Tomorrow when they take over again, KPs experience says that their focus will be, as has always been the case, on KMs and KMs alone. In keeping with their past practice, the KPs will be ignored completely.
This is in spite of the fact that KMs there are flooded with funds and they do not need these at all. Still they will be fed with more. Notwithstanding that, several KP organisations are busy collecting funds in aid of their Muslim brethren knowing fully well that it would never be acknowledged.
Nature, unlike men, may be furious at times but certainly it is not ruthless, dubious devious or depraved. Nature may at best believe in the maxim: "As you sow, so shall you reap" or "If you sow wind, you shall reap whirl wind".
That's why the man-made calamities, which KPs suffered, are far worse and everlasting than those of nature, which their Muslim brethren are suffering now.
Still, in keeping with their noble ethos, the KPs still wish, may their calamity end very soon and may they soon be able to return to their homes. The KPs invoke another Vedic prayer that they have been singing every morning and every evening, for centuries for the well being of all:
Raja swaste praja swastedesha swaste tathaiva ca yajamana grihey swaste, swasti go brahmane shuca
(Translation: May the king be safe, May the people be safe, May the host's house be safe, And likewise, may the priest also be safe)
And finally the KPs are ever reminded of the celebrated British Artist Author, Educator and Journalist, Evelyn Waugh's feelings in saying, "To have been born in a world of beauty, to die amid ugliness is the common fate of all us exiles."
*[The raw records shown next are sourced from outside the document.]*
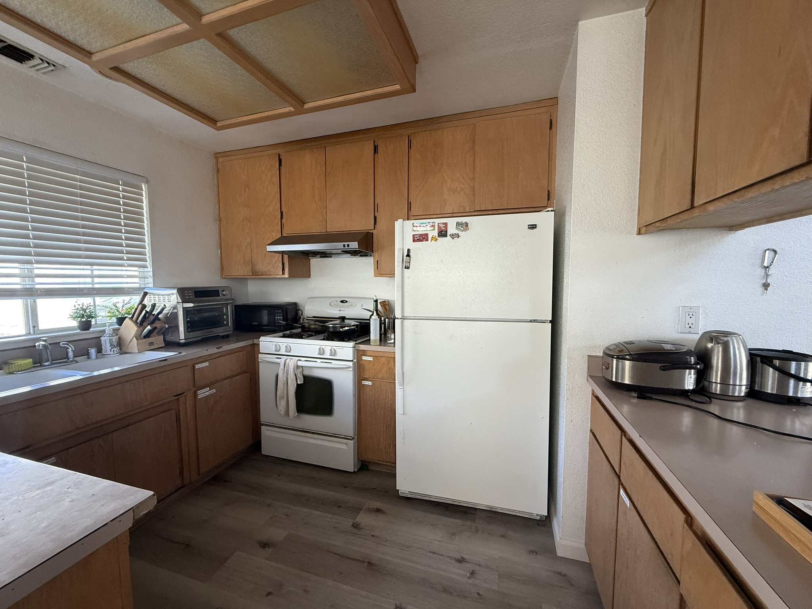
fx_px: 328
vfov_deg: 85.7
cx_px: 406
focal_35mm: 14
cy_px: 304
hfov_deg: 102.1
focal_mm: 2.22
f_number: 2.2
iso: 250
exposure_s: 1/120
And lastly, this prayer, "May that Dharma which KPs have been practicing so assiduously and steadfastly and the Kashmiri Muslims mocking at so callously, and to protect which the KPs staked everything, protect them in turn during their exile."
The KPs Dharma enjoins upon them to believe in the theory propounded in Brihadaranyaka Upanishad that associates karma to causality and is not at all at variance with the tenets of true Islam, in the name of which, Muslims, not only in Kashmir but the whole world over, commit all sorts of atrocities and crimes against humanity and God both.
The KPs wonder what fate their Muslim brethren will meet on the day of resurrection (Qayamat).
The karmic law is the idea that the beneficial or harmful effects one's actions, words and even thoghts occasion on the world will return to oneself. Colloquially this may be summed up as "what goes around comes around." May we all learn from these lines from the said Upanishad:
Now as a man is like this or like that,
according as he acts and according as he behaves, so will he be;
a man of good acts will become good, a man of bad acts, bad;
he becomes pure by pure deeds, bad by bad deeds;
And here they say that a person consists of desires,
and as is his desire, so is his will;
and as is his will, so is his deed;
and whatever deed he does, that he will reap.